‘One-two punch’: Inside NGA’s approach to exploring powerful next-gen AI
Analysts and technologists at the U.S. government’s top mapping agency are starting to cautiously experiment with emerging large language models and other disruptive generative AI capabilities to enhance their production of assets that inform military operations, according to a senior official leading that work.
In an interview with DefenseScoop this week, the National Geospatial-Intelligence Agency’s new and first-ever Chief AI Officer Mark Munsell shared initial details about one ongoing pursuit to train a cutting-edge model and shed light on his approach to steering NGA’s early adoption of the still-uncertain technology.
“We could not have predicted some of these inventions with transformers, like [generative pre-trained transformer or GPT] and stuff, and because of that and the trajectory of those, I think certainly we’re going to be living in a better world. But for the first time, we’ll have to really guard against misuse,” Munsell said.
As the CAIO suggested, genAI, geoAI and associated frontier models are part of a rapidly evolving field of technologies that are not fully understood, but are pushing the boundaries of what existing AI and machine learning can accomplish. Typically, such tech can process massive volumes of data and perform increasingly “intelligent” tasks like recognizing speech or generating human-like media and code when prompted.

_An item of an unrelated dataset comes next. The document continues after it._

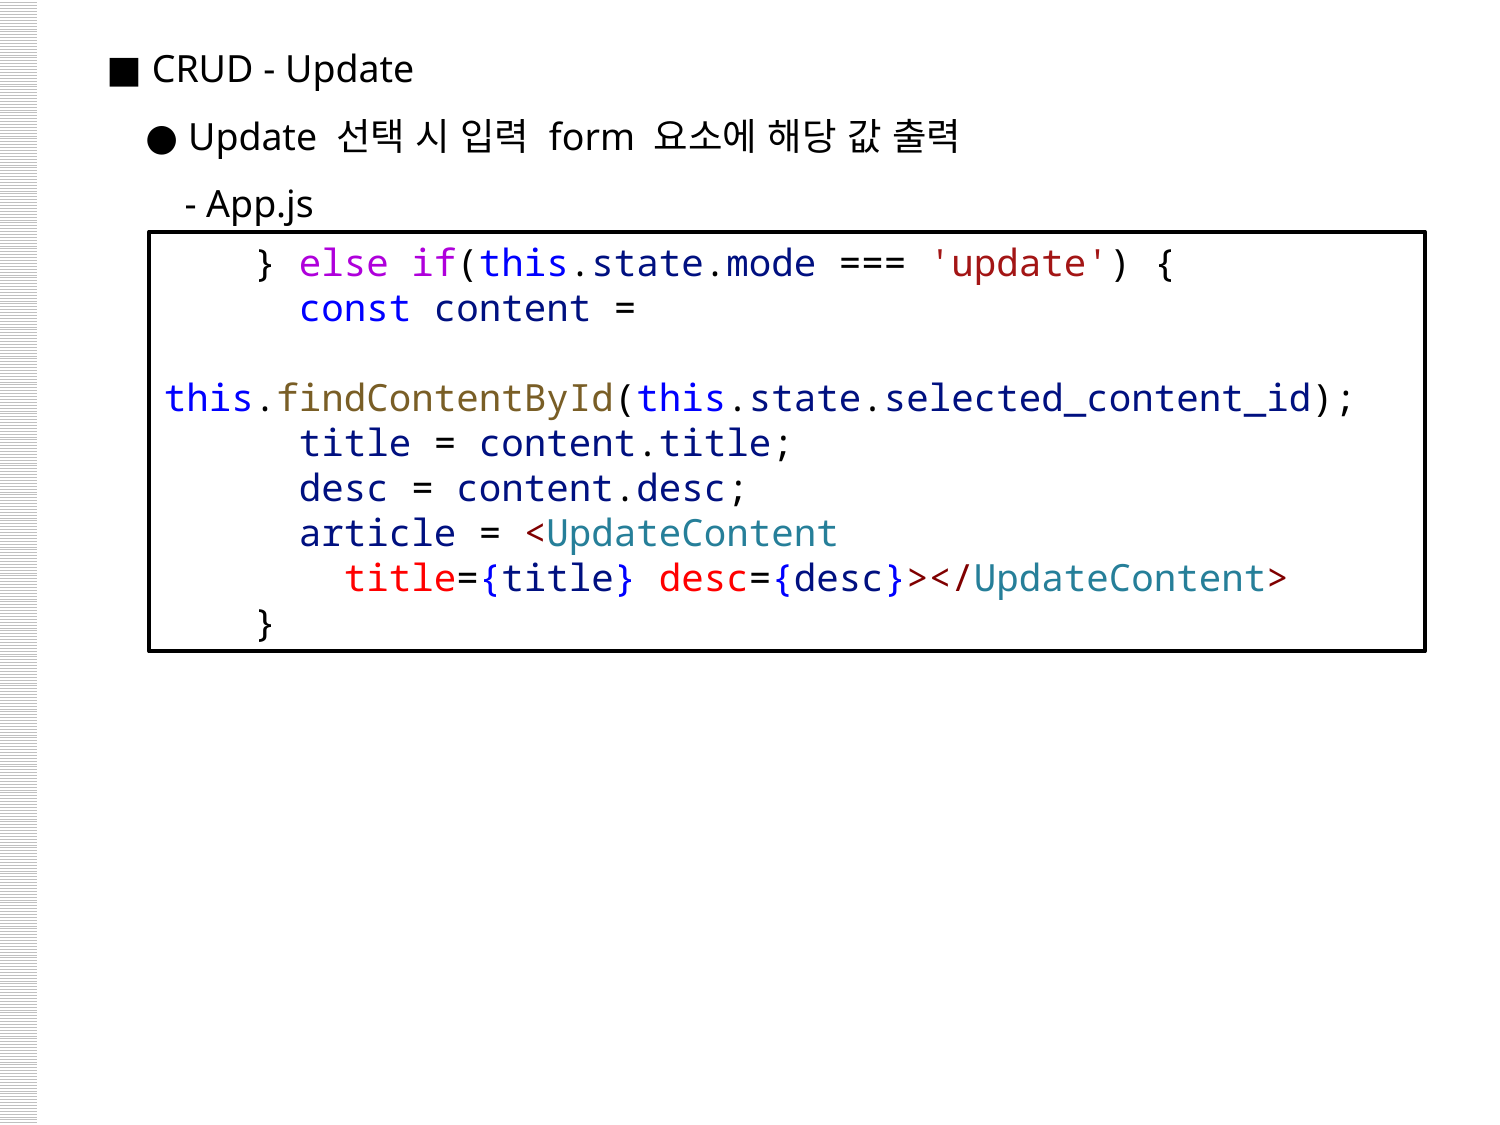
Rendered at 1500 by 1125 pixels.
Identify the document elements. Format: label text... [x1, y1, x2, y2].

text_box ■ CRUD - Update ● Update 선택 시 입력 form 요소에 해당 값 출력 - App.js [91, 15, 977, 233]
text_box } else if(this.state.mode === 'update') { const content = this.findContentById(this.state.selected_content_id); title = content.title; desc = content.desc; article = <UpdateContent title={title} desc={desc}></UpdateContent> } [147, 230, 1427, 653]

These capabilities hold a lot of promise to dramatically enhance how the agency’s analysts detect and make sense of objects and activities they are tracking across sprawling data sources, inside NGA’s world that revolves around capturing and deciphering geospatial intelligence about movements and happenings all around the globe.
Munsell is expressly determined in his early months as the new AI chief to set the agency on a clear path for responsibly exploring and adopting powerful frontier models in their day-to-day operations.
However, one immediate challenge he said his team is confronting has to do with the fact that the major companies developing these next-generation models to date have not prioritized geographic use cases that would impact NGA’s work.
“So, we have a big role to play, I think, there on behalf of the country — and really, potentially on behalf of the world — which is to ask these companies to focus on certain capabilities that don’t exist yet, or that the models do not do well yet,” Munsell explained.
He provided several examples to demonstrate this issue, particularly when it comes to existing computer vision technologies.
“How well the models can identify things on a photo — that is super important, and we want companies to do that better,” he noted.
Beyond that realm, Munsell said, modern large language models are learning to generate GEOINT assets, like graphs and graphics. But, in his view, these systems are not yet highly skilled at understanding geography and critical features, like longitude and latitude coordinates.
“Simple things, like depiction of boundaries or understanding certain geographic locations. Today, it’s all based on maybe words in a gazetteer, or words in an encyclopedia, or words in an atlas. A lot of the training has been like that. So there’s a lot to do to turn these large models into things that are geographically aware. NGA will have a big part to play in that,” Munsell said.
During the interview, the CAIO also offered DefenseScoop the first preview of an initial generative AI experiment that agency insiders are pursuing.
“One of the examples we’ll have soon, early next year, is we’re doing a retrieval augmented generation — so people just use the term the RAG — implementation of a large language model that’s being trained … on every NGA report ever written,” he said.
Each day, agency officials compile detailed documents on intelligence activities around the world, such as adversary undertakings at specific locations.
“Essentially, [we’ll] be able to ask it any question on any report that’s ever been written, and it [could] have the depth of knowledge and understanding of analysts that worked on accounts for 30 years,” Munsell explained.
The longtime technologist joined the Defense Mapping Agency (which evolved into NGA) for the first time roughly 30 years ago, as a software engineer in 1995.
Notably, he’s part of a very small percentage of senior executives in the government who have around a million lines of software code under their belts.
“For example, I wrote the system that NGA used up until last year to produce all its aeronautical information that goes into all of the DOD aircraft. That was my first assignment here at NGA,” he noted.
After that, Munsell spent some time in the private sector. He returned to NGA in the early 2000s and has been rising through the tech ranks there ever since. In recent years, he helped launch the Data and Digital Innovation Directorate — a hub he’s continuing to lead in his now dual-hatted role as CAIO.
“It made logical sense for the agency and for the director to appoint the director of that component as the chief AI officer,” he said.
Munsell has been taking it all in as AI and machine learning have intensely evolved over the course of his career.
Looking back on his first stint at NGA, he said he didn’t totally anticipate the emergence of generative AI. And while he believes it will improve the human experience, he also repeatedly pointed to the need to adopt these yet-to-be-fully-understood technologies responsibly.
“It’s really kind of a one-two punch. On one hand, you’re going to promote these great inventions that will do wonderful things for for the world. And on the other hand, you do really have to watch and protect people from misusing these. So, that’s … how I look at my responsibilities. It’s two gloves,” Munsell said.
“On one hand, I’m promoting the use — the proper use — because we know it’s good and better. And on the other hand, we’re checking and we’re ensuring that people are doing right by this technology,” the CAIO told DefenseScoop.